Keep the pictures out of the copy and repeat the records exactly.

_Items from a dataset_
▬▬▬▬▬▬

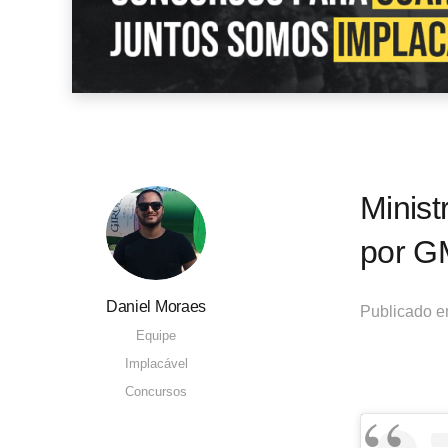
Minist
por G
Daniel Moraes
Publicado 
Equipe
Implacável
Concursos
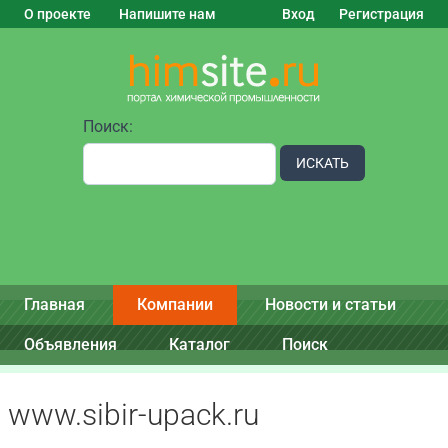
О проекте
Напишите нам
Вход
Регистрация
Поиск:
ИСКАТЬ
Главная
Компании
Новости и статьи
Объявления
Каталог
Поиск
www.sibir-upack.ru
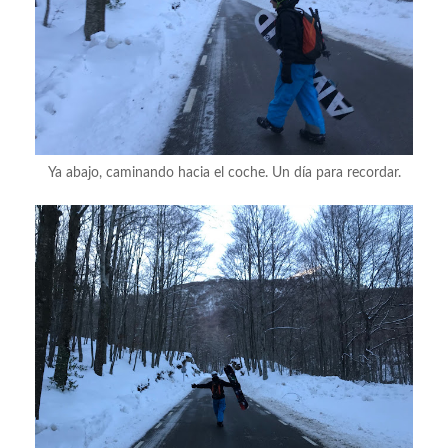
Ya abajo, caminando hacia el coche. Un día para recordar.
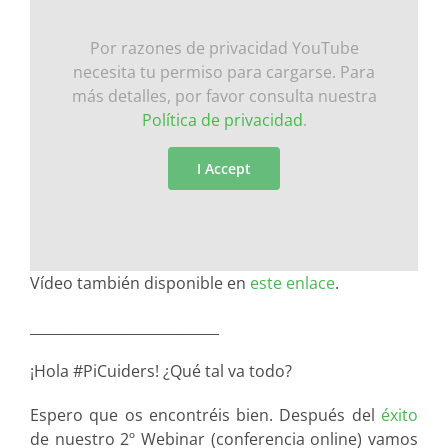
Por razones de privacidad YouTube
necesita tu permiso para cargarse. Para
más detalles, por favor consulta nuestra
Política de privacidad
.
I Accept
Vídeo también disponible en
este enlace
.
___________________________
¡Hola #PiCuiders! ¿Qué tal va todo?
Espero que os encontréis bien. Después del
éxito
de nuestro 2º Webinar (conferencia online) vamos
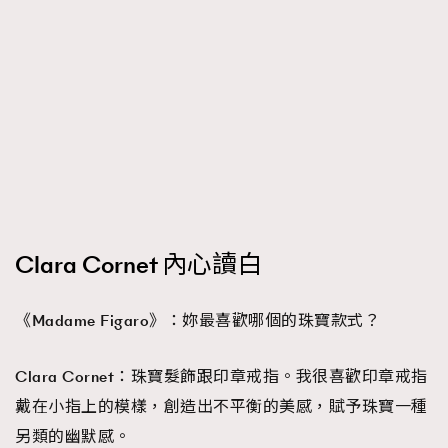
Clara Cornet 內心讀白
《Madame Figaro》：
妳最喜歡哪個的珠寶款式？
Clara Cornet：
珠寶髮飾跟印章戒指。我很喜歡印章戒指
戴在小指上的模樣，創造出不平衡的美感，賦予珠寶一種
另類的幽默感。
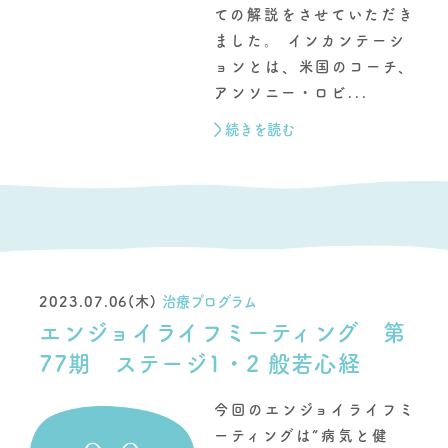
ての解説をさせていただき
ました。 インカンテーシ
ョンとは、米国のコーチ、
アンソニー・ロビ...
続きを読む
2023.07.06(木)
治療プログラム
エンジョイライフミーティング 第
77期 ステージ1・2 般若心経
今回のエンジョイライフミ
ーティングは”病気と健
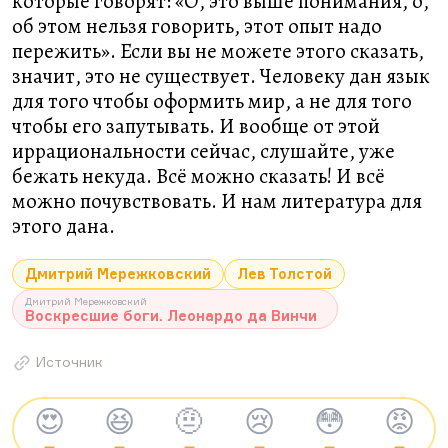
которые говорят: «О, это выше понимания, о,
об этом нельзя говорить, этот опыт надо
пережить». Если вы не можете этого сказать,
значит, это не существует. Человеку дан язык
для того чтобы оформить мир, а не для того
чтобы его запутывать. И вообще от этой
иррациональности сейчас, слушайте, уже
бежать некуда. Всё можно сказать! И всё
можно почувствовать. И нам литература для
этого дана.
Дмитрий Мережковский
Лев Толстой
Дмитрий Мережковский
Воскресшие боги. Леонардо да Винчи
Источник
😍
😆
🤨
😢
😳
😡
—
—
—
—
—
—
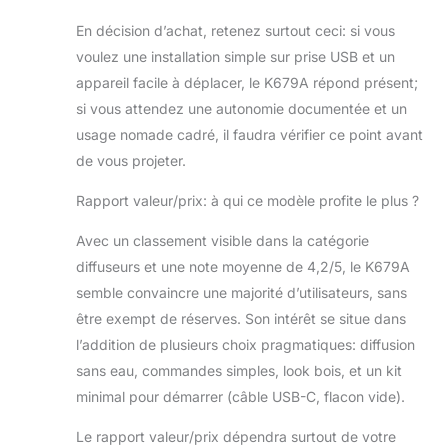
En décision d’achat, retenez surtout ceci: si vous
voulez une installation simple sur prise USB et un
appareil facile à déplacer, le K679A répond présent;
si vous attendez une autonomie documentée et un
usage nomade cadré, il faudra vérifier ce point avant
de vous projeter.
Rapport valeur/prix: à qui ce modèle profite le plus ?
Avec un classement visible dans la catégorie
diffuseurs et une note moyenne de 4,2/5, le K679A
semble convaincre une majorité d’utilisateurs, sans
être exempt de réserves. Son intérêt se situe dans
l’addition de plusieurs choix pragmatiques: diffusion
sans eau, commandes simples, look bois, et un kit
minimal pour démarrer (câble USB-C, flacon vide).
Le rapport valeur/prix dépendra surtout de votre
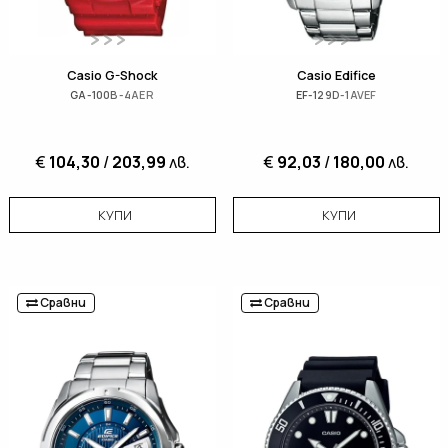
Casio G-Shock
Casio Edifice
GA-100B-4AER
EF-129D-1AVEF
€
104,30
/
203,99
лв.
€
92,03
/
180,00
лв.
КУПИ
КУПИ
Сравни
Сравни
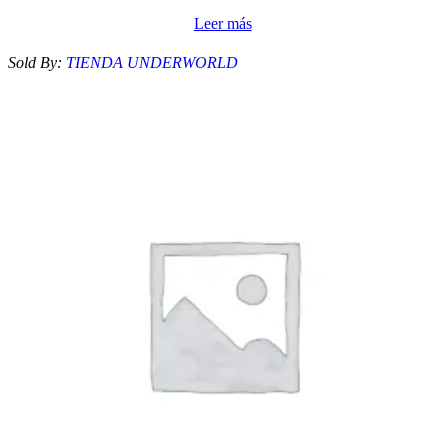
Leer más
Sold By:
TIENDA UNDERWORLD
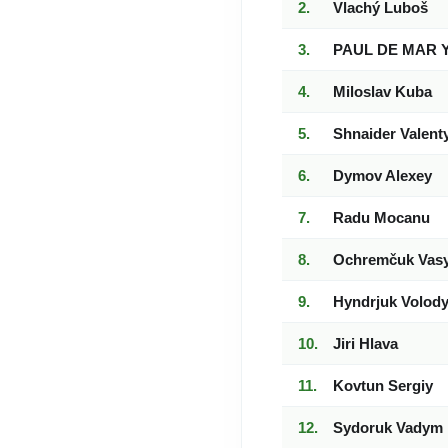
Vlachý Luboš
PAUL DE MAR 
Miloslav Kuba
Shnaider Valent
Dymov Alexey
Radu Mocanu
Ochremčuk Vasy
Hyndrjuk Volod
Jiri Hlava
Kovtun Sergiy
Sydoruk Vadym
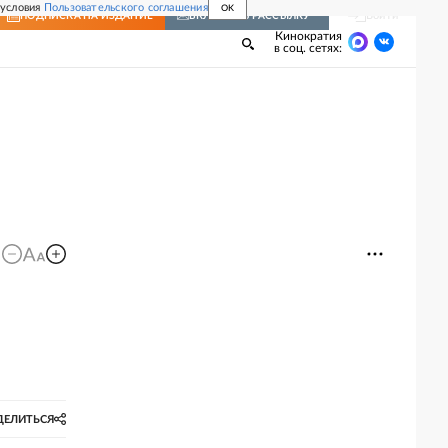
 условия
Пользовательского соглашения
OK
Войти
ПОДПИСКА
НА ИЗДАНИЕ
ВКЛЮЧИТЬ РАССЫЛКУ
Кинократия
в соц. сетях:
ДЕЛИТЬСЯ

▬▬▬▬▬▬

_Answer to this exercise_
Minist
por G
Daniel Moraes
Publicado 
Equipe
Implacável
Concursos
О проекте
Напишите нам
Вход
Регистрация
Поиск:
ИСКАТЬ
Главная
Компании
Новости и статьи
Объявления
Каталог
Поиск
www.sibir-upack.ru
Ya abajo, caminando hacia el coche. Un día para recordar.
Por razones de privacidad YouTube
necesita tu permiso para cargarse. Para
más detalles, por favor consulta nuestra
Política de privacidad
.
I Accept
Vídeo también disponible en
este enlace
.
___________________________
¡Hola #PiCuiders! ¿Qué tal va todo?
Espero que os encontréis bien. Después del
éxito
de nuestro 2º Webinar (conferencia online) vamos
Clara Cornet 內心讀白
《Madame Figaro》：
妳最喜歡哪個的珠寶款式？
Clara Cornet：
珠寶髮飾跟印章戒指。我很喜歡印章戒指
戴在小指上的模樣，創造出不平衡的美感，賦予珠寶一種
另類的幽默感。
ての解説をさせていただき
ました。 インカンテーシ
ョンとは、米国のコーチ、
アンソニー・ロビ...
続きを読む
2023.07.06(木)
治療プログラム
エンジョイライフミーティング 第
77期 ステージ1・2 般若心経
今回のエンジョイライフミ
ーティングは”病気と健
которые говорят: «О, это выше понимания, о,
об этом нельзя говорить, этот опыт надо
пережить». Если вы не можете этого сказать,
значит, это не существует. Человеку дан язык
для того чтобы оформить мир, а не для того
чтобы его запутывать. И вообще от этой
иррациональности сейчас, слушайте, уже
бежать некуда. Всё можно сказать! И всё
можно почувствовать. И нам литература для
этого дана.
Дмитрий Мережковский
Лев Толстой
Дмитрий Мережковский
Воскресшие боги. Леонардо да Винчи
Источник
😍
😆
🤨
😢
😳
😡
—
—
—
—
—
—
En décision d’achat, retenez surtout ceci: si vous
voulez une installation simple sur prise USB et un
appareil facile à déplacer, le K679A répond présent;
si vous attendez une autonomie documentée et un
usage nomade cadré, il faudra vérifier ce point avant
de vous projeter.
Rapport valeur/prix: à qui ce modèle profite le plus ?
Avec un classement visible dans la catégorie
diffuseurs et une note moyenne de 4,2/5, le K679A
semble convaincre une majorité d’utilisateurs, sans
être exempt de réserves. Son intérêt se situe dans
l’addition de plusieurs choix pragmatiques: diffusion
sans eau, commandes simples, look bois, et un kit
minimal pour démarrer (câble USB-C, flacon vide).
Le rapport valeur/prix dépendra surtout de votre
Casio G-Shock
Casio Edifice
GA-100B-4AER
EF-129D-1AVEF
€
104,30
/
203,99
лв.
€
92,03
/
180,00
лв.
КУПИ
КУПИ
Сравни
Сравни
Leer más
Sold By:
TIENDA UNDERWORLD
Vlachý Luboš
PAUL DE MAR 
Miloslav Kuba
Shnaider Valent
Dymov Alexey
Radu Mocanu
Ochremčuk Vasy
Hyndrjuk Volod
Jiri Hlava
Kovtun Sergiy
Sydoruk Vadym
 условия
Пользовательского соглашения
OK
Войти
ПОДПИСКА
НА ИЗДАНИЕ
ВКЛЮЧИТЬ РАССЫЛКУ
Кинократия
в соц. сетях:
ДЕЛИТЬСЯ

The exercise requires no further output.